Reflections on Writing for Social Justice Roundtable by Jan Maher

At the recent Straw Dog Writers’ Guild roundtable on writing for social justice, we were asked to consider our biggest fear in writing work that challenges the status quo. Make the fear a character, Elli Meeropol suggested, and have a conversation with it.

 

Primed by reading and hearing aloud the words of Patricia Smith’s poem “The Undertaker,” My Fear asks me straightaway, “Who did the poem bring to mind?”

 

“Darryl,” I reply. “Anthony. Saint. Carl.” All Black men I’ve known personally who died violently and way too early. The memory of Carl is especially haunting, as of the four, he was the youngest and his was the only funeral I attended. His face in death registered a look of surprise and worry that no undertaker’s skill could disguise. This wasn’t supposed to happen.

 

Our writing time up, we share our thoughts. In this group of a dozen or so people I’ve mostly just met for the first time, there’s caution in the air. We’re expressing our doubts, our suspicions, our wounds. We choose words carefully. We listen closely.
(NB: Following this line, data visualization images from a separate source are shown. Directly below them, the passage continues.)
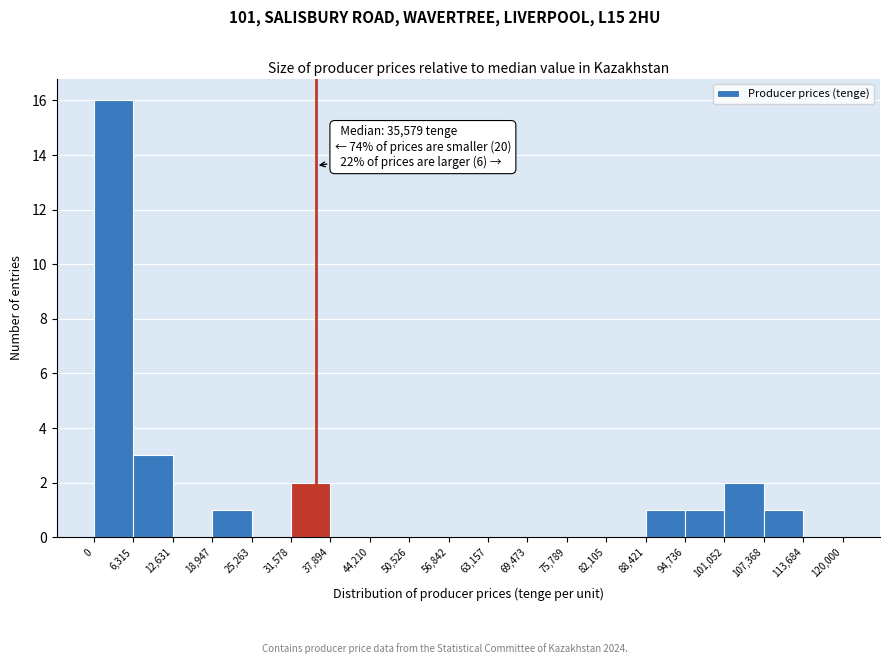

Which range on the x-axis has the tallest bar?

0 to 6,315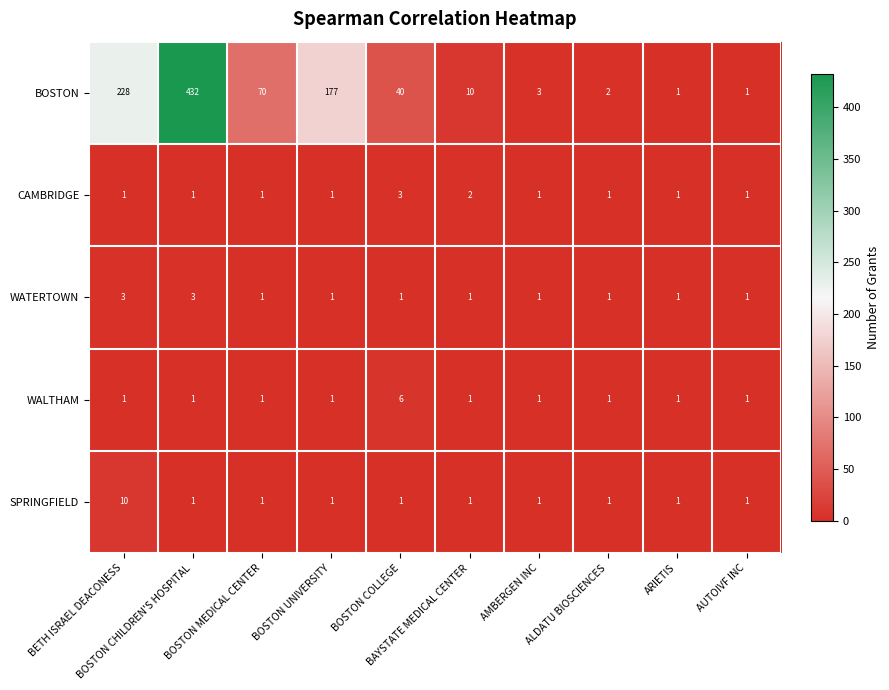

What is the greatest value displayed?

432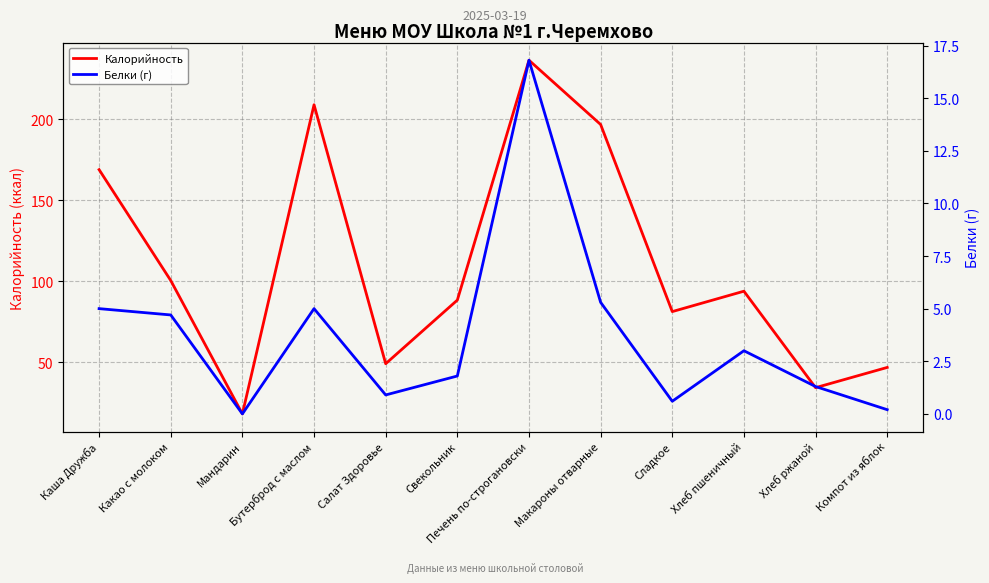

The Калорийность series shows 64.6 at Компот из яблок. True or false?

False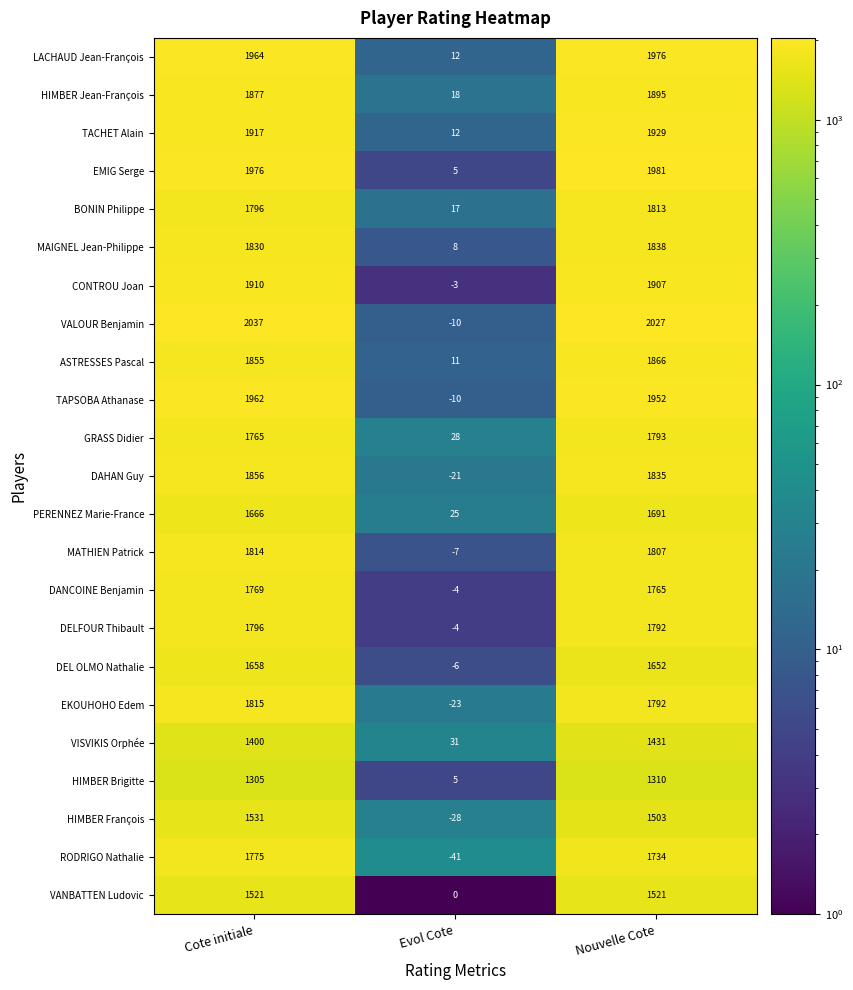

True or false: GRASS Didier has a value of 1793 at Nouvelle Cote.

True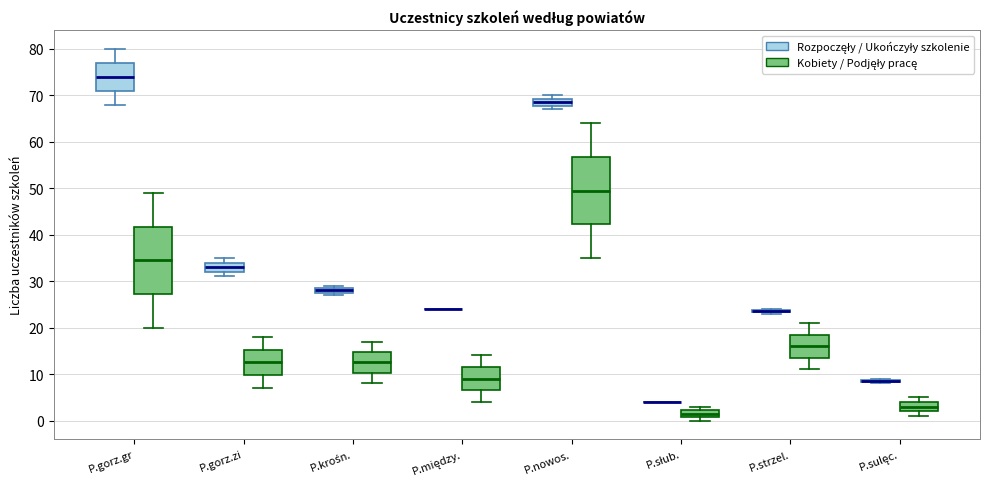

Where is the lower edge of the box for P.sulęc. (Kobiety / Podjęły pracę) on the y-axis? The values are not printed on the chart, so give them approximately, as read against the axis.

2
I don’t share Carl, Saint, Anthony, and Darryl; rather, I speak of the hesitation I’ve felt contemplating writing the story of an enslaved woman in 1700s upstate New York. We barely scratch the surface, but it is such an important surface to scratch.

 

I find myself thinking back on the discussion frequently, and also encountering the same questions in other contexts. In a fiction writers group on Facebook, a White writer asks for feedback about whether she should write a flash fiction piece she is imagining from the point of view of a Black woman experiencing microaggression. Most respondents agree that she should, taking care to do her research thoroughly, write honestly, and seek beta readers who are women of color.

 

A few days later I happen upon J. D. Myall’s interview of novelist Nic Stone in an old issue of Writers’ Digest. Stone quotes Toni Morrison, who offers a standard: “The ability of writers to imagine what is not the self, to familiarize the strange and mystify the familiar, is the test of their power.”

 

I’m looking forward to our next roundtable. I hope we can deepen the scratch, and continue to explore how we can best contend with fears—our own and those of others—and test our power as writers.